ACTIVITY 1. From the article on the Soyuz arrival at the space station, extract the passage from "Soyuz MS-02 pulled" up to and including "at 9:52 UTC.", word for word.
ACTIVITY 2. Write what comes next in the article on the Soyuz MS-02 docking at the International Space Station, picking up right after its final sentence.

EXTRACT PROVIDED.
[Start of section]

Soyuz makes early arrival at Space Station after Textbook Rendezvous

Photo: NASA TV
Photo: NASA TV

Soyuz MS-02 pulled into its orbital port on Friday, safely bringing three crew members to the International Space Station for a stay of four-and-a-half months as part of the 50th ISS Expedition.

The mission used the conventional two-day approach, launching atop a Soyuz FG rocket on Wednesday and adjusting its orbit later that day to set up for a fully automated approach on Friday morning leading up to contact and capture at 9:52 UTC.

Soyuz Commander Sergei Ryzhikov and Flight Engineers Andrei Borisenko and Shane Kimbrough are joining the crew of ISS Expedition 49 that will only be in effect nine more days as current station commander Anatoli Ivanishin and flight engineers Takuya Onishi and Kate Rubins gear up for an early morning return to Earth on October 30.

[End of section]

GIVEN ENTRIES.
[Start of section]

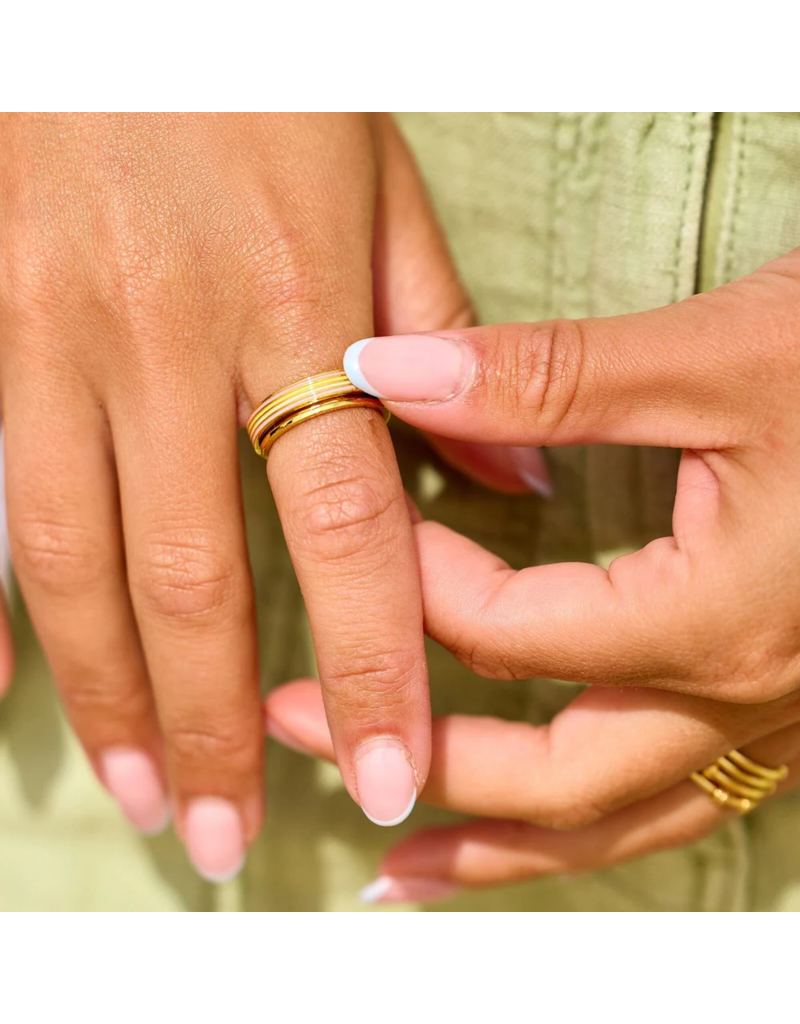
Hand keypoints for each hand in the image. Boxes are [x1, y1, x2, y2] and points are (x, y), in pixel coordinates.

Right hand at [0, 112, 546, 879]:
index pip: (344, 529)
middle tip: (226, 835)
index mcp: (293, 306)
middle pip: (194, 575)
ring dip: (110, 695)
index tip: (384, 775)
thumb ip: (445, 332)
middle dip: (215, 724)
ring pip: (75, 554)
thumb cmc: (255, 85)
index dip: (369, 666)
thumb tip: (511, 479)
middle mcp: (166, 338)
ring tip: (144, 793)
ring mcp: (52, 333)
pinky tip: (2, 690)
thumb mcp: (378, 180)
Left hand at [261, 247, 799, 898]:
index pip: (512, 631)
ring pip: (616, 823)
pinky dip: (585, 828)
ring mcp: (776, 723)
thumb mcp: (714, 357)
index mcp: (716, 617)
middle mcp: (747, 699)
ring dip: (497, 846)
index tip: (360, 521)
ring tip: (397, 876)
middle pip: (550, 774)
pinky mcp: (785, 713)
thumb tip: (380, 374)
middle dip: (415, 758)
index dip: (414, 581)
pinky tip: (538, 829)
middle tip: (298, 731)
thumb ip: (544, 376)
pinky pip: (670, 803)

[End of section]
[Start of section]

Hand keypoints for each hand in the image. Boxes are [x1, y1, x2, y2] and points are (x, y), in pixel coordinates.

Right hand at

[End of section]

EXERCISE ANSWER 1.
Soyuz MS-02 pulled into its orbital port on Friday, safely bringing three crew members to the International Space Station for a stay of four-and-a-half months as part of the 50th ISS Expedition.

The mission used the conventional two-day approach, launching atop a Soyuz FG rocket on Wednesday and adjusting its orbit later that day to set up for a fully automated approach on Friday morning leading up to contact and capture at 9:52 UTC.

EXERCISE ANSWER 2.
The handover timeline was compressed by the four-week launch delay suffered by the MS-02 spacecraft due to a damaged cable in its Entry Module that needed replacement followed by re-testing to ensure the shorted cable did not affect any other systems on the craft.

Photo: NASA/Joel Kowsky

In addition to handing systems and experiments off to the new ISS residents, the crew will be busy on Sunday when the Cygnus OA-5 cargo ship will make its arrival, aiming for a capture by the robotic arm to be berthed to the Unity module for a month-long stay.

Ryzhikov, Borisenko and Kimbrough will have ISS to themselves for over two weeks after the departure of the Expedition 49 crew. The next Soyuz is currently entering its final processing campaign at the Baikonur Cosmodrome to be readied for a November 15 liftoff with a trio from Roscosmos, ESA and NASA.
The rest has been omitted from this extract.